Con Luz de Vísperas (Edhasa), Mauricio Wiesenthal (Barcelona, 1943) se confirma como una de las voces más dotadas de la literatura actual y prosigue el discurso humanista que ya articulaba en Libro de réquiems y El esnobismo de las golondrinas. A través del recorrido vital de Gustav Mayer, un escritor que será testigo de acontecimientos cruciales del siglo XX, Wiesenthal plasma su añoranza por una Europa idealista y culta ya desaparecida. En la profundidad del pensamiento y el voltaje emocional de la propuesta se advierte que se trata de una novela largamente meditada.

-Su libro es la antítesis de la literatura rápida que se hace ahora: usted ha tardado 33 años en terminar esta obra.

-Hace muchos años que lo tenía planteado, pero me faltaba la madurez como escritor. Una novela exige, para que los personajes tengan una personalidad bien clara, la experiencia del autor. Y pienso que la literatura pierde cuando la convertimos sólo en un entretenimiento, que el arte tiene que decirte algo.

-Luz de Vísperas se plantea como un homenaje a la vieja Europa y a los maestros que la hicieron posible.

-A mí me gusta pensar en la novela como algo tolstoiano. Tolstoi planteó su Guerra y paz en un momento en el que nacía una época nueva. Yo pensaba que el siglo XX había acabado y era ahora cuando podíamos escribir la historia de esa Europa que ha sufrido tanto y que se encuentra, a mi modo de entender, herida de muerte. Ésa es la idea que acompaña a mis personajes: esa luz crepuscular que va envolviendo una época, unas ideas, unos maestros. Hoy nos encontramos una Europa americanizada, que ha perdido muchos de sus sueños.

-En algún momento de la novela se expresa una idea muy bella: que la historia de Europa está llena de héroes derrotados.
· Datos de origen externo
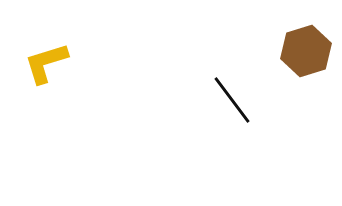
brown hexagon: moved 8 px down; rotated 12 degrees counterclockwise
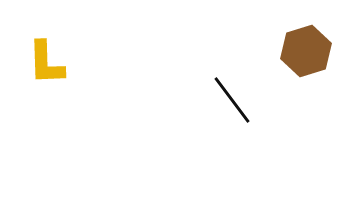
yellow L-shape: rotated 75 degrees counterclockwise
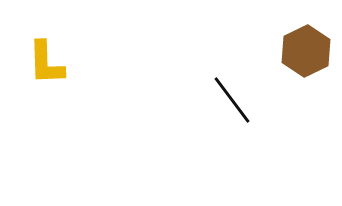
brown hexagon: rotated 9 degrees counterclockwise
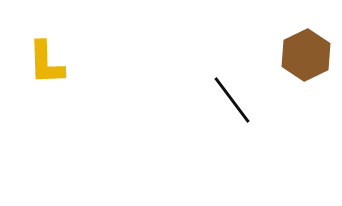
brown hexagon: moved 4 px down
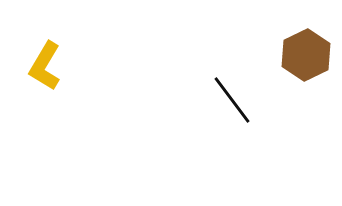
yellow L-shape: moved 1 px left, 3 px down; rotated 33 degrees clockwise
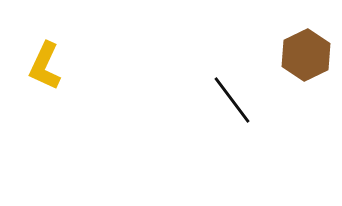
yellow L-shape: rotated 6 degrees counterclockwise
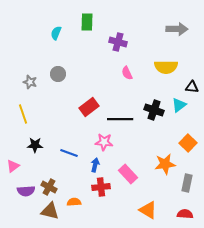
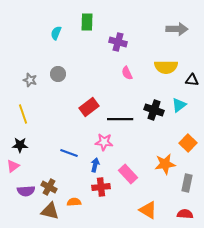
gray star: moved 2 px up
black triangle: moved 7 px up
black star: moved 15 px left
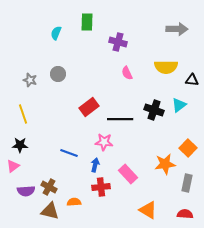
orange square: moved 5 px down
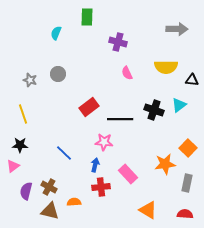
green rectangle: moved 5 px up
blue line: moved 5 px left; rotated 24 degrees clockwise
purple semicircle: rotated 108 degrees clockwise
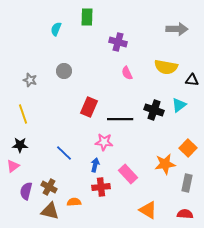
cyan semicircle: moved 4 px up
yellow semicircle: rotated 10 degrees clockwise
gray circle: moved 6 px right, 3 px up
red rectangle: rotated 30 degrees counterclockwise
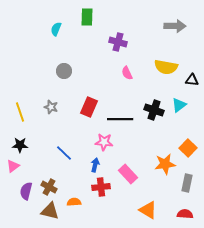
gray arrow: moved 2 px left, 3 px up
gray star: moved 21 px right, 27 px down
yellow line: moved 3 px left, 2 px up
-En el mundo americano se respeta al que consigue la medalla, el éxito. Nosotros, en cambio, hemos tenido una cultura humanista, que valoraba no sólo el éxito, sino al que luchaba, que batallaba, que buscaba un ideal, y que lo hacía de una manera pura, sin trampas. Esto que ha sido nuestra cultura desde los griegos ha cambiado: al que llega no le preguntamos cómo lo ha hecho. Una pregunta que hay que hacerse ahora, con esta crisis, es qué hemos perdido antes, si el valor de la moneda o el valor del espíritu.
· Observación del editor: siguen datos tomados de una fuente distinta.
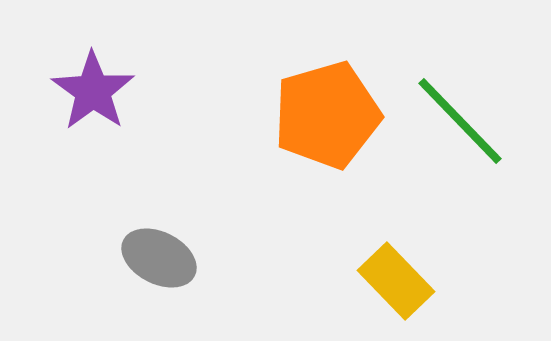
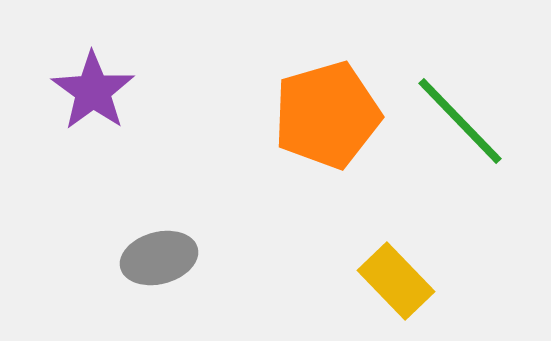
gray ellipse: rotated 42 degrees counterclockwise
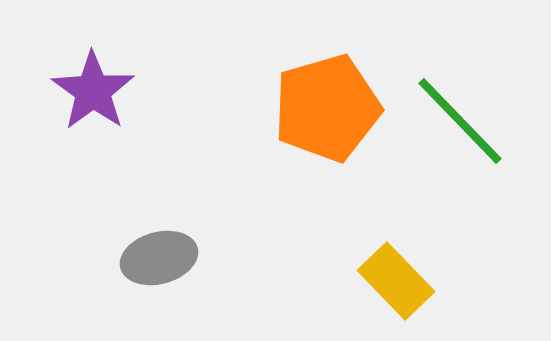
orange pentagon: moved 7 px up
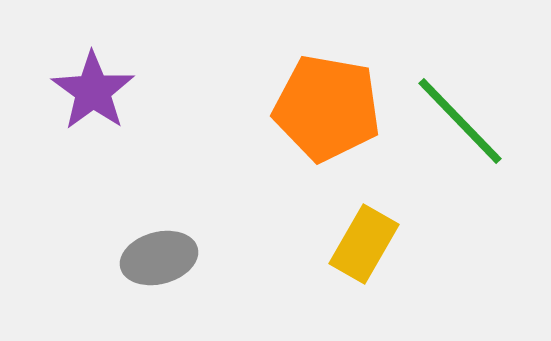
orange pentagon: rotated 26 degrees clockwise
yellow rectangle: moved 32 px left, 37 px up; rotated 74 degrees clockwise
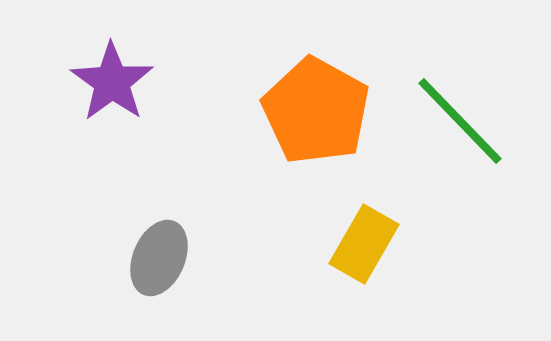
purple star: moved 19 px right, 9 px up
orange pentagon: moved 11 px left, 3 px down; rotated 19 degrees clockwise
gray ellipse: rotated 52 degrees counterclockwise
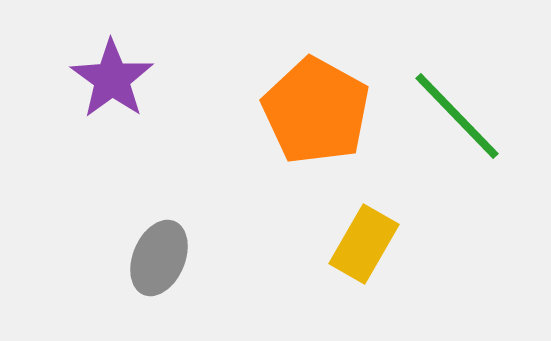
purple star: moved 3 px up
green line: moved 3 px left, 5 px up
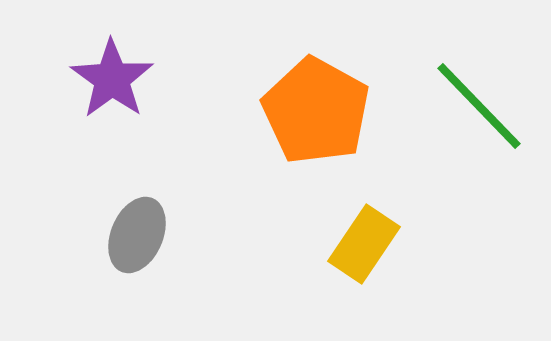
green line: moved 22 px right, 10 px up
yellow rectangle: rotated 4 degrees clockwise
gray ellipse: moved 22 px left, 23 px up
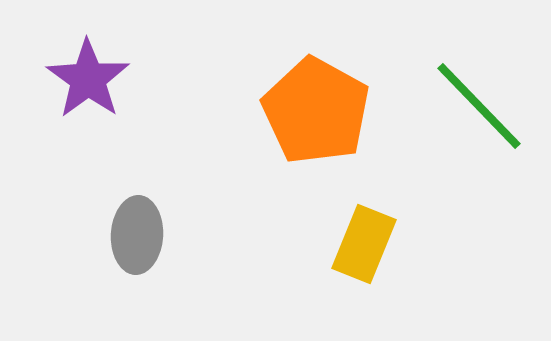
purple star: moved 24 px left
gray ellipse: rotated 20 degrees counterclockwise
yellow rectangle: rotated 12 degrees counterclockwise
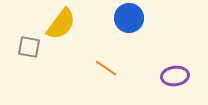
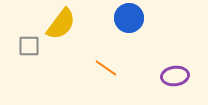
gray square: moved 1 px up; rotated 10 degrees counterclockwise
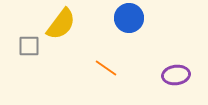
purple ellipse: moved 1 px right, 1 px up
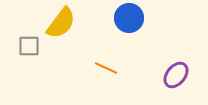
yellow semicircle: moved 1 px up
orange line: rotated 10 degrees counterclockwise
purple ellipse: rotated 44 degrees counterclockwise
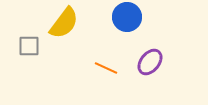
blue circle: moved 2 px left, 1 px up
yellow semicircle: moved 3 px right
purple ellipse: moved 26 px left, 13 px up
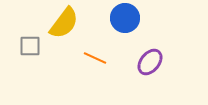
blue circle: moved 2 px left, 1 px down
gray square: moved 1 px right
orange line: moved 11 px left, 10 px up
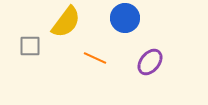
yellow semicircle: moved 2 px right, 1 px up
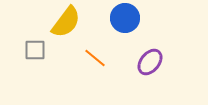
gray square: moved 5 px right, 4 px down
orange line: rotated 15 degrees clockwise
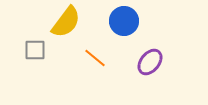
blue circle: moved 1 px left, 3 px down
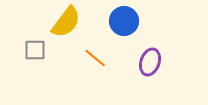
purple ellipse: rotated 20 degrees counterclockwise
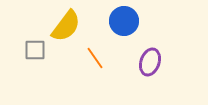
yellow semicircle: moved 4 px down
orange line: rotated 15 degrees clockwise
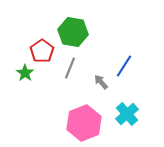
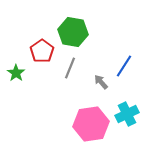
green star: moved 9 px left
cyan cross: rotated 15 degrees clockwise
pink hexagon: moved 7 px right, 1 px down; rotated 12 degrees clockwise
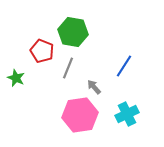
red pentagon: rotated 15 degrees counterclockwise
gray line: moved 2 px left
green star: moved 5 px down; rotated 12 degrees counterclockwise
gray arrow: moved 7 px left, 5 px down
pink hexagon: moved 11 px left, 9 px up
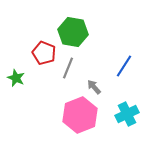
red pentagon: moved 2 px right, 2 px down
pink hexagon: rotated 12 degrees counterclockwise
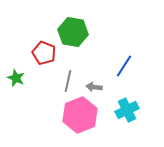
gray line: moved 13 px down; rotated 10 degrees counterclockwise
gray arrow: rotated 42 degrees counterclockwise
cyan cross: moved 4 px up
-Su protagonista, Gustav Mayer, advierte desde el principio que su carácter idealista le granjeará problemas en una sociedad que busca lo práctico. Da la impresión de que ése es un sentimiento que usted comparte.
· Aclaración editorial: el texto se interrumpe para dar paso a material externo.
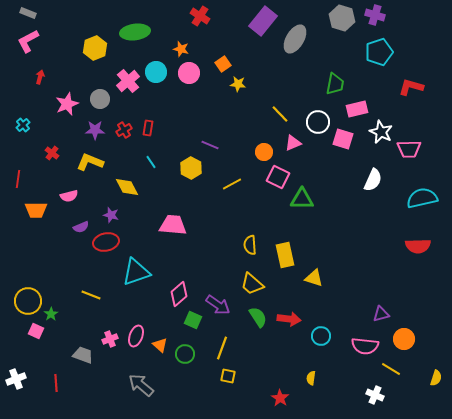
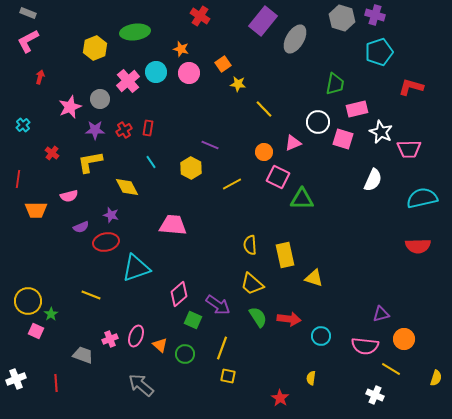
pink star at (67, 104): moved 3 px right, 3 px down
yellow line at (280, 114): moved 16 px left, 5 px up
yellow L-shape at (90, 162): rotated 32 degrees counterclockwise
cyan triangle at (136, 272): moved 4 px up
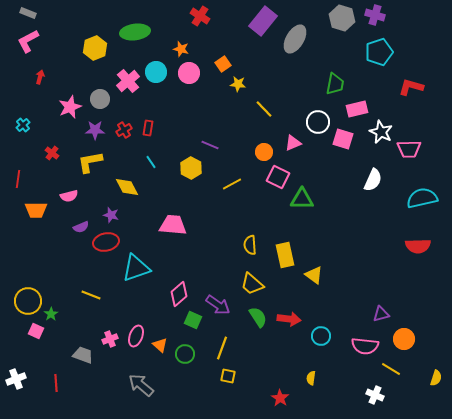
yellow triangle at (314, 278): moved 3 px up; rotated 18 degrees clockwise
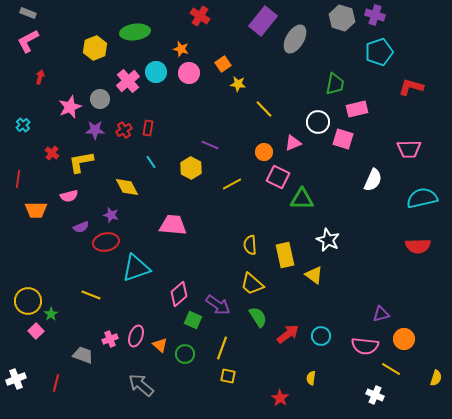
white star at (381, 132): moved 53 px left, 108 px down
yellow L-shape at (90, 162): moved 9 px left
red arrow at (289, 319): moved 1 px left, 15 px down; rotated 45 degrees counterclockwise
pink square at (36, 331): rotated 21 degrees clockwise
red line at (56, 383): rotated 18 degrees clockwise
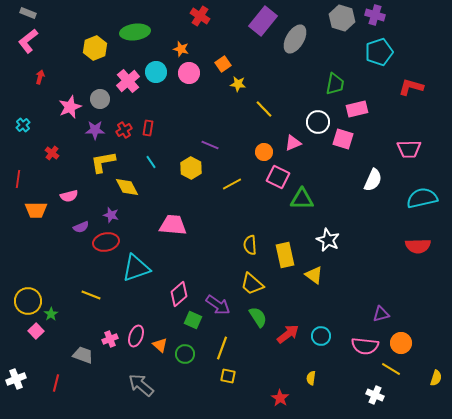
pink L-shape at (28, 41): rotated 10 degrees counterclockwise
yellow L-shape at (81, 162): moved 22 px right
orange circle at (404, 339): moved 3 px left, 4 px down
-Es que yo viví esa generación que después de la guerra se enfrentó a la reconstrucción de una Europa destruida. De pequeño, vivía en Suiza con mis padres, cruzamos la frontera a Alemania y nos encontramos con todo en ruinas. En ese paisaje devastado había una muñeca que alguien había dejado colgada en un muro. De esa imagen, que me impresionó mucho, me quedó la sensación de que había que reconstruir Europa. Pero lo único que le importaba al mundo era una reconstrucción económica. A esa generación le faltaba contar con la autoridad de los maestros, que fueron suplantados por la voz de los políticos o los economistas...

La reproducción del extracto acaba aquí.